Well, that was a cracker of a weekend. Sometimes you’d just be left in awe of the sheer mastery you’re witnessing, and that was precisely the feeling when watching the work of the TG4 person tasked with updating their As It Stands table during those National League football games.
That's not to underestimate the shift put in by our host Micheál Ó Domhnaill who had the job of split-screening our tellies and transporting us from Clones to Letterkenny to Killarney to Carrick-on-Shannon and back to Clones again whenever anything of note happened at one of the venues, like he was a Celtic hybrid of Phileas Fogg and Jeff Stelling.
But the As It Stands person, the love child of Pythagoras and Carol Vorderman, performed heroics.
In, say, soccerball, the scores aren’t all that frequent, so updating those tables is a breeze. But 11 goals and 122 points were scored in Clones/Letterkenny/Killarney/Carrick-on-Shannon, so according to this abacus that was 133 changes that had to be made to the Division One table.
And note, TG4’s As It Stands person wasn’t just updating points, they had to look after the scoring difference too, which, presumably, had them typing much like Kermit in that gif while their brain was in overdrive doing the maths.
So, doff yer caps.

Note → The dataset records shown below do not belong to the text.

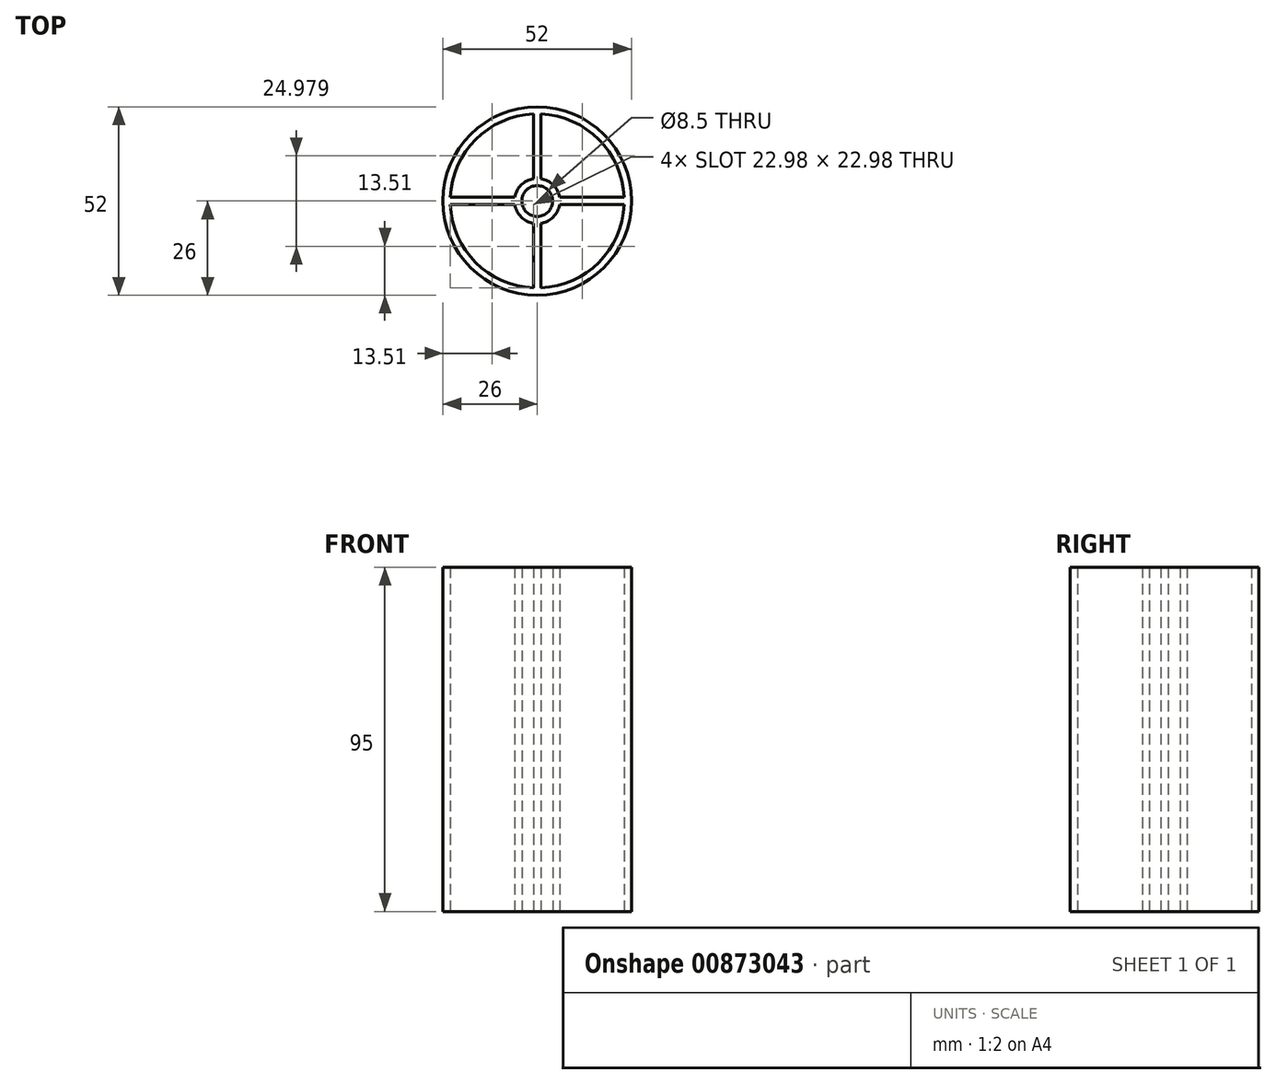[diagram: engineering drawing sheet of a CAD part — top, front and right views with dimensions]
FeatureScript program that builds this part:
annotation { "Feature Type Name" : "Feature", "Feature Type Description" : "" }
export const myFeature = defineFeature(function(context is Context, id is Id, definition is map)
    precondition{}
    {
        {
            var Q0;
            Q0=qCreatedBy(makeId("Top.planeOp"),FACE);
            var sketch = newSketch(context, id + "F0", { "sketchPlane" : qUnion([Q0])});
            skCircle(sketch, "E0", {"center": v(0, 0) * mm, "radius": 4.25 * mm});
            skCircle(sketch, "E1", {"center": v(0, 0) * mm, "radius": 26 * mm});
            skCircle(sketch, "E2", {"center": v(0, 0) * mm, "radius": 24 * mm});
            skCircle(sketch, "E3", {"center": v(0, 0) * mm, "radius": 6.25 * mm});
            skLineSegment(sketch, "E4.bottom", {"start": v(-1, 5) * mm, "end": v(1, 5) * mm});
            skLineSegment(sketch, "E4.top", {"start": v(-1, 25) * mm, "end": v(1, 25) * mm});
            skLineSegment(sketch, "E4.left", {"start": v(-1, 25) * mm, "end": v(-1, 5) * mm});
            skLineSegment(sketch, "E4.right", {"start": v(1, 25) * mm, "end": v(1, 5) * mm});
            skLineSegment(sketch, "E5.bottom", {"start": v(-1, -25) * mm, "end": v(1, -25) * mm});
            skLineSegment(sketch, "E5.top", {"start": v(-1, -5) * mm, "end": v(1, -5) * mm});
            skLineSegment(sketch, "E5.left", {"start": v(-1, -5) * mm, "end": v(-1, -25) * mm});
            skLineSegment(sketch, "E5.right", {"start": v(1, -5) * mm, "end": v(1, -25) * mm});
            skLineSegment(sketch, "E6.bottom", {"start": v(-25, 1) * mm, "end": v(-5, 1) * mm});
            skLineSegment(sketch, "E6.top", {"start": v(-25, -1) * mm, "end": v(-5, -1) * mm});
            skLineSegment(sketch, "E6.left", {"start": v(-5, 1) * mm, "end": v(-5, -1) * mm});
            skLineSegment(sketch, "E6.right", {"start": v(-25, 1) * mm, "end": v(-25, -1) * mm});
            skLineSegment(sketch, "E7.bottom", {"start": v(5, 1) * mm, "end": v(25, 1) * mm});
            skLineSegment(sketch, "E7.top", {"start": v(5, -1) * mm, "end": v(25, -1) * mm});
            skLineSegment(sketch, "E7.left", {"start": v(25, 1) * mm, "end": v(25, -1) * mm});
            skLineSegment(sketch, "E7.right", {"start": v(5, 1) * mm, "end": v(5, -1) * mm});
            skSolve(sketch);
        }
        {
            var Q0;
            Q0=makeQuery(id+"F0.imprint","IMPRINT",FACE,{"disambiguationData":[TD([[makeQuery(id+"F0.imprint","IMPRINT",EDGE,{"derivedFrom":sQuery(id+"F0.wireOp",EDGE,"E1")}),1.0]])]});
            var Q1;
            {var subQ5=sQuery(id+"F0.wireOp",EDGE,"E6.right");Q1=makeQuery(id+"F0.imprint","IMPRINT",FACE,{"disambiguationData":[TD([[makeQuery(id+"F0.imprint","IMPRINT",EDGE,{"derivedFrom":subQ5}),1.0]])]});}
            var Q2;
            {var subQ5=sQuery(id+"F0.wireOp",EDGE,"E5.bottom");Q2=makeQuery(id+"F0.imprint","IMPRINT",FACE,{"disambiguationData":[TD([[makeQuery(id+"F0.imprint","IMPRINT",EDGE,{"derivedFrom":subQ5}),1.0]])]});}
            var Q3;
            {var subQ0=sQuery(id+"F0.wireOp",EDGE,"E5.left");var subQ1=sQuery(id+"F0.wireOp",EDGE,"E2");var subQ2=makeQuery(id+"F0.imprint","INTERSECT",VERTEX,{"derivedFrom":[subQ1,subQ0]});Q3=makeQuery(id+"F0.imprint","IMPRINT",FACE,{"disambiguationData":[TD([[makeQuery(id+"F0.imprint","IMPRINT",EDGE,{"disambiguationData":[TD([[subQ2,-1.0]])],"derivedFrom":subQ1}),1.0]])]});}
            var Q4;
            {var subQ0=sQuery(id+"F0.wireOp",EDGE,"E6.bottom");var subQ1=sQuery(id+"F0.wireOp",EDGE,"E2");var subQ2=makeQuery(id+"F0.imprint","INTERSECT",VERTEX,{"derivedFrom":[subQ1,subQ0]});Q4=makeQuery(id+"F0.imprint","IMPRINT",FACE,{"disambiguationData":[TD([[makeQuery(id+"F0.imprint","IMPRINT",EDGE,{"disambiguationData":[TD([[subQ2,-1.0]])],"derivedFrom":subQ1}),1.0]])]});}
            var Q5;
            {var subQ5=sQuery(id+"F0.wireOp",EDGE,"E6.left");Q5=makeQuery(id+"F0.imprint","IMPRINT",FACE,{"disambiguationData":[TD([[makeQuery(id+"F0.imprint","IMPRINT",EDGE,{"derivedFrom":subQ5}),-1.0]])]});}
            var Q6;
            {var subQ0=sQuery(id+"F0.wireOp",EDGE,"E7.bottom");var subQ1=sQuery(id+"F0.wireOp",EDGE,"E2");var subQ2=makeQuery(id+"F0.imprint","INTERSECT",VERTEX,{"derivedFrom":[subQ1,subQ0]});Q6=makeQuery(id+"F0.imprint","IMPRINT",FACE,{"disambiguationData":[TD([[makeQuery(id+"F0.imprint","IMPRINT",EDGE,{"disambiguationData":[TD([[subQ2,1.0]])],"derivedFrom":subQ1}),1.0]])]});}
            var Q7;
            {var subQ5=sQuery(id+"F0.wireOp",EDGE,"E7.left");Q7=makeQuery(id+"F0.imprint","IMPRINT",FACE,{"disambiguationData":[TD([[makeQuery(id+"F0.imprint","IMPRINT",EDGE,{"derivedFrom":subQ5}),-1.0]])]});}
            var Q8;
            {var subQ0=sQuery(id+"F0.wireOp",EDGE,"E4.right");var subQ1=sQuery(id+"F0.wireOp",EDGE,"E2");var subQ2=makeQuery(id+"F0.imprint","INTERSECT",VERTEX,{"derivedFrom":[subQ1,subQ0]});Q8=makeQuery(id+"F0.imprint","IMPRINT",FACE,{"disambiguationData":[TD([[makeQuery(id+"F0.imprint","IMPRINT",EDGE,{"disambiguationData":[TD([[subQ2,-1.0]])],"derivedFrom":subQ1}),1.0]])]});}
            var Q9;
            {var subQ5=sQuery(id+"F0.wireOp",EDGE,"E4.top");Q9=makeQuery(id+"F0.imprint","IMPRINT",FACE,{"disambiguationData":[TD([[makeQuery(id+"F0.imprint","IMPRINT",EDGE,{"derivedFrom":subQ5}),-1.0]])]});}
            var Q10;
            {var subQ5=sQuery(id+"F0.wireOp",EDGE,"E4.bottom");Q10=makeQuery(id+"F0.imprint","IMPRINT",FACE,{"disambiguationData":[TD([[makeQuery(id+"F0.imprint","IMPRINT",EDGE,{"derivedFrom":subQ5}),1.0]])]});}
            var Q11;
            {var subQ5=sQuery(id+"F0.wireOp",EDGE,"E7.right");Q11=makeQuery(id+"F0.imprint","IMPRINT",FACE,{"disambiguationData":[TD([[makeQuery(id+"F0.imprint","IMPRINT",EDGE,{"derivedFrom":subQ5}),1.0]])]});}
            var Q12;
            Q12=makeQuery(id+"F0.imprint","IMPRINT",FACE,{"disambiguationData":[TD([[makeQuery(id+"F0.imprint","IMPRINT",EDGE,{"derivedFrom":sQuery(id+"F0.wireOp",EDGE,"E0")}),-1.0]])]});
            var Q13;
            {var subQ5=sQuery(id+"F0.wireOp",EDGE,"E5.top");Q13=makeQuery(id+"F0.imprint","IMPRINT",FACE,{"disambiguationData":[TD([[makeQuery(id+"F0.imprint","IMPRINT",EDGE,{"derivedFrom":subQ5}),-1.0]])]});}
            extrude(context, id + "F1", {"entities" : qUnion([Q0, Q1, Q2, Q3, Q4, Q5, Q6, Q7, Q8, Q9, Q10, Q11, Q12, Q13]), "depth" : 95 * mm, "offsetDistance" : 25.4 * mm});
        }
    });
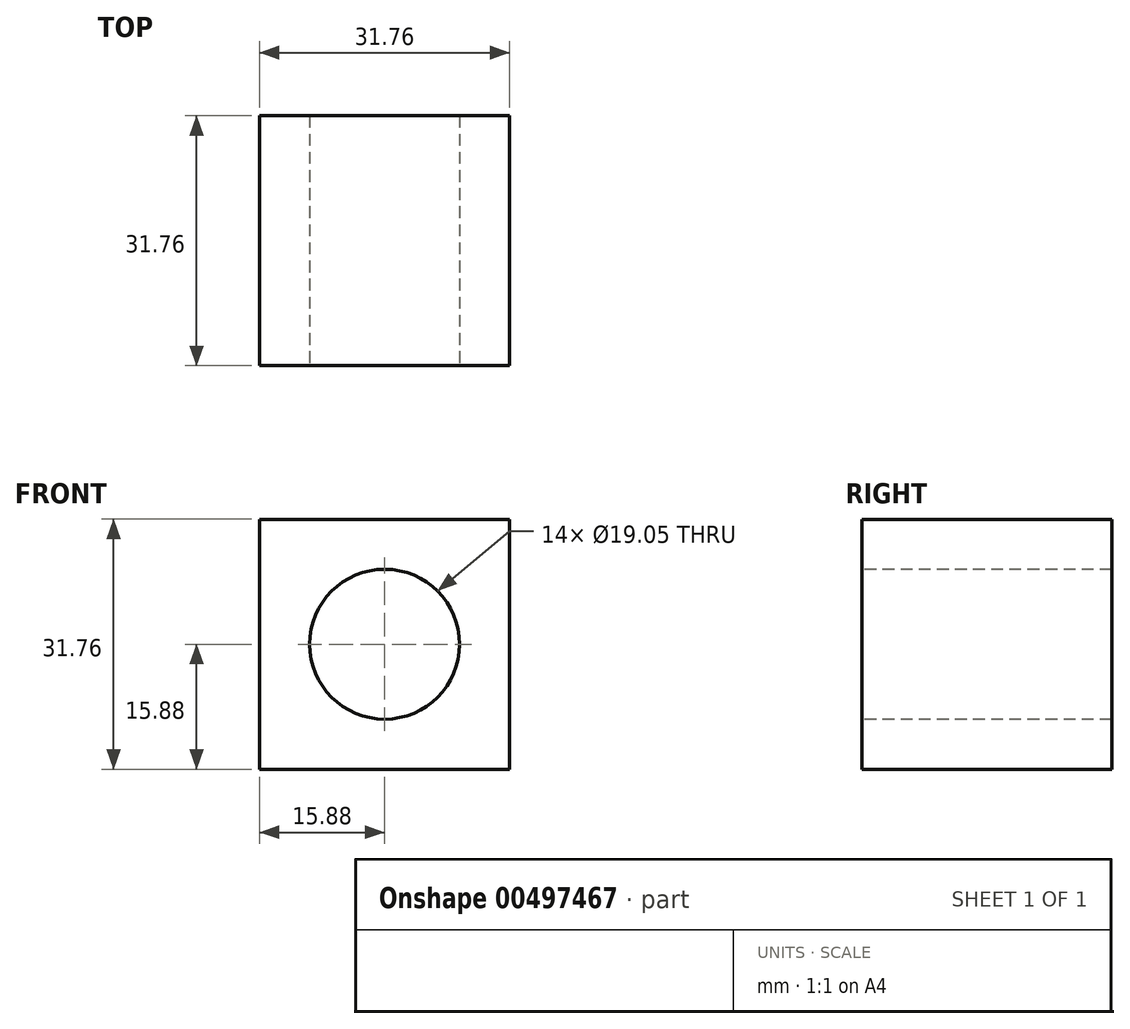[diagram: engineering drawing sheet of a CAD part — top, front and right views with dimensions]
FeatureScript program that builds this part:
annotation { "Feature Type Name" : "Feature", "Feature Type Description" : "" }
export const myFeature = defineFeature(function(context is Context, id is Id, definition is map)
    precondition{}
    {
        {
            var Q0;
            Q0=qCreatedBy(makeId("Front.planeOp"),FACE);
            var sketch = newSketch(context, id + "F0", { "sketchPlane" : qUnion([Q0])});
            skLineSegment(sketch, "E0.bottom", {"start": v(15.87, 15.88) * mm, "end": v(-15.88, 15.88) * mm});
            skLineSegment(sketch, "E0.top", {"start": v(15.88, -15.88) * mm, "end": v(-15.87, -15.88) * mm});
            skLineSegment(sketch, "E0.left", {"start": v(15.87, 15.88) * mm, "end": v(15.88, -15.88) * mm});
            skLineSegment(sketch, "E0.right", {"start": v(-15.88, 15.88) * mm, "end": v(-15.87, -15.88) * mm});
            skPoint(sketch, "E0.middle", {"position": v(0, 0) * mm});
            skSolve(sketch);
        }
        {
            var Q0;
            Q0=makeQuery(id+"F0.imprint","IMPRINT",FACE,{"disambiguationData":[TD([[makeQuery(id+"F0.imprint","IMPRINT",EDGE,{"derivedFrom":sQuery(id+"F0.wireOp",EDGE,"E0.bottom")}),1.0]])]});
            extrude(context, id + "F1", {"entities" : qUnion([Q0]), "endBound" : BoundingType.SYMMETRIC, "depth" : 31.75 * mm});
        }
        {
            var Q0;
            Q0=makeQuery(id+"F1.opExtrude","CAP_FACE",FACE,{"disambiguationData":[OSD([sQuery(id+"F0.wireOp",EDGE,"E0.bottom"),sQuery(id+"F0.wireOp",EDGE,"E0.top"),sQuery(id+"F0.wireOp",EDGE,"E0.left"),sQuery(id+"F0.wireOp",EDGE,"E0.right")])],"isStart":false});
            var sketch = newSketch(context, id + "F2", { "sketchPlane" : qUnion([Q0])});
            skCircle(sketch, "E1", {"center": v(0, 0) * mm, "radius": 9.53 * mm});
            skSolve(sketch);
        }
        {
            var Q0;
            Q0=sQuery(id+"F2.wireOp",VERTEX,"E1.center");
            var Q1;
            Q1=makeQuery(id+"F1.opExtrude","SWEPT_BODY",BODY,{"disambiguationData":[OSD([sQuery(id+"F0.wireOp",EDGE,"E0.bottom"),sQuery(id+"F0.wireOp",EDGE,"E0.top"),sQuery(id+"F0.wireOp",EDGE,"E0.left"),sQuery(id+"F0.wireOp",EDGE,"E0.right")])]});
            hole(context, id + "F3", {"style" : HoleStyle.SIMPLE, "endStyle" : HoleEndStyle.THROUGH, "holeDiameter" : 19.05 * mm, "isTappedThrough" : true, "tappedDepth" : 12.7 * mm, "tapClearance" : 3, "locations" : qUnion([Q0]), "scope" : qUnion([Q1])});
        }
    });
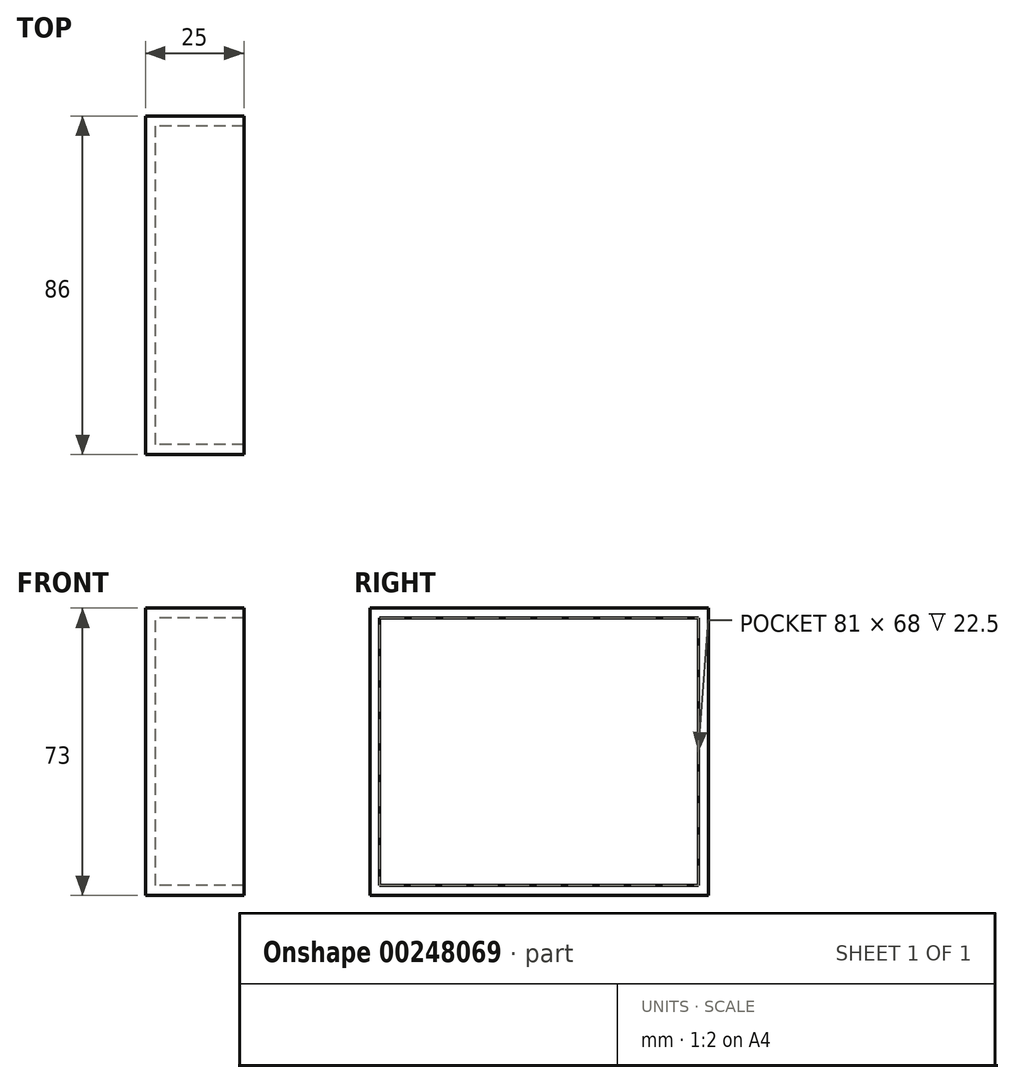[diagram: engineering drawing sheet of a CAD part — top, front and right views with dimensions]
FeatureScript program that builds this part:
annotation { "Feature Type Name" : "Feature", "Feature Type Description" : "" }
export const myFeature = defineFeature(function(context is Context, id is Id, definition is map)
    precondition{}
    {
        {
            var Q0;
            Q0=qCreatedBy(makeId("Right.planeOp"),FACE);
            var sketch = newSketch(context, id + "F0", { "sketchPlane" : qUnion([Q0])});
            skLineSegment(sketch, "E0.bottom", {"start": v(-43, -36.5) * mm, "end": v(43, -36.5) * mm});
            skLineSegment(sketch, "E0.top", {"start": v(-43, 36.5) * mm, "end": v(43, 36.5) * mm});
            skLineSegment(sketch, "E0.left", {"start": v(-43, -36.5) * mm, "end": v(-43, 36.5) * mm});
            skLineSegment(sketch, "E0.right", {"start": v(43, -36.5) * mm, "end": v(43, 36.5) * mm});
            skPoint(sketch, "E0.middle", {"position": v(0, 0) * mm});
            skSolve(sketch);
        }
        {
            var Q0;
            Q0=makeQuery(id+"F0.imprint","IMPRINT",FACE,{"disambiguationData":[TD([[makeQuery(id+"F0.imprint","IMPRINT",EDGE,{"derivedFrom":sQuery(id+"F0.wireOp",EDGE,"E0.bottom")}),1.0]])]});
            extrude(context, id + "F1", {"entities" : qUnion([Q0]), "depth" : 25 * mm});
        }
        {
            var Q0;
            Q0=makeQuery(id+"F1.opExtrude","CAP_FACE",FACE,{"disambiguationData":[OSD([sQuery(id+"F0.wireOp",EDGE,"E0.bottom"),sQuery(id+"F0.wireOp",EDGE,"E0.top"),sQuery(id+"F0.wireOp",EDGE,"E0.left"),sQuery(id+"F0.wireOp",EDGE,"E0.right")])],"isStart":false});
            shell(context, id + "F2", {"entities" : qUnion([Q0]), "thickness" : 2.5 * mm});
        }
    });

And forget yer Super Sundays – this was Deadly Dhomhnach.
Deadly, certainly, for the relegated Dubs, Jack McCarron proving to be the Chiedozie Ogbene of Monaghan with his 2-06, including that cheeky fecker of a lobbed goal and winning free in the dying seconds that wasn’t a bother on him even though the distance, to nervy Stony Grey Soil folk, looked to be from Clones to Killarney.
I'm actually speechless, football never fails to amaze you . . . absolute heartbreak
Chiedozie, meanwhile, almost made some of us love soccerball again having decided to give it up as a bad job after our girls’ defeat by Finland in the Under-17 European Championship qualifier in Tallaght.
One-nil up on 91 minutes, 28 seconds, and they lost 2-1. "I'm speechless," said Alan Cawley on RTÉ News, "I'm actually speechless, football never fails to amaze you . . . absolute heartbreak." It was too, you couldn't be coping with the sight of young ones bawling in to their jerseys, hearts-in-smithereens territory.
But Chiedozie lifted the soccerball spirits again with his performance against Belgium, Mick McCarthy, on Sky duty, upsetting Rotherham fans by saying “I’m not trying to upset any Rotherham fans . . . but he doesn’t look like he’s playing for Rotherham.”
At the rate he's going, Chiedozie could be appearing at an Irish football legends' lunch in about 50 years time, as the likes of Ray Houghton, Packie Bonner and Charlie O'Leary did to mark the FAI's centenary, snippets of which Sky brought us. "Charlie's about 96," said Mick. "That's years, not centimetres." A diminutive kit man, perhaps, but indomitable certainly.
Apart from a silver hair here and there, he looks ready to be selected for Tuesday's friendly against Lithuania
Another of that gang, incidentally, who is ageing obscenely gracefully, is Denis Irwin who turned up at Old Trafford on Sunday for Sky's coverage of Manchester United women's first game at the stadium in front of fans (having played their before during Covid-enforced empty stands).
Denis, it can be confirmed, is the Dorian Gray of Irish soccerball, apart from a silver hair here and there, he looks ready to be selected for Tuesday's friendly against Lithuania.
A crowd of 20,241, the highest of the women’s Super League season, turned up for the game, United beating Everton 3-1. What’s that line? “If you build it, they will come.”
Which could be applied to women's rugby in this neck of the woods, a record 6,113 turning up at the RDS to see Ireland lose to a Welsh side they had mullered 45-0 in Cardiff a year ago. And then Wales made half their squad professional, and voila. "We'll take the learnings from this," coach Greg McWilliams told Virgin Media's Tommy Bowe after the game. The chief learnings? Investment, it can do wonders.
Anyway, time to award the Shot of the Week gong. Drum roll! The winner is Brooks Koepka for his 443-yard drive at the WGC-Dell Match Play thingie.
As Sky's Andrew Coltart put it, "I don't go that far for my holidays". Clones to Killarney and back.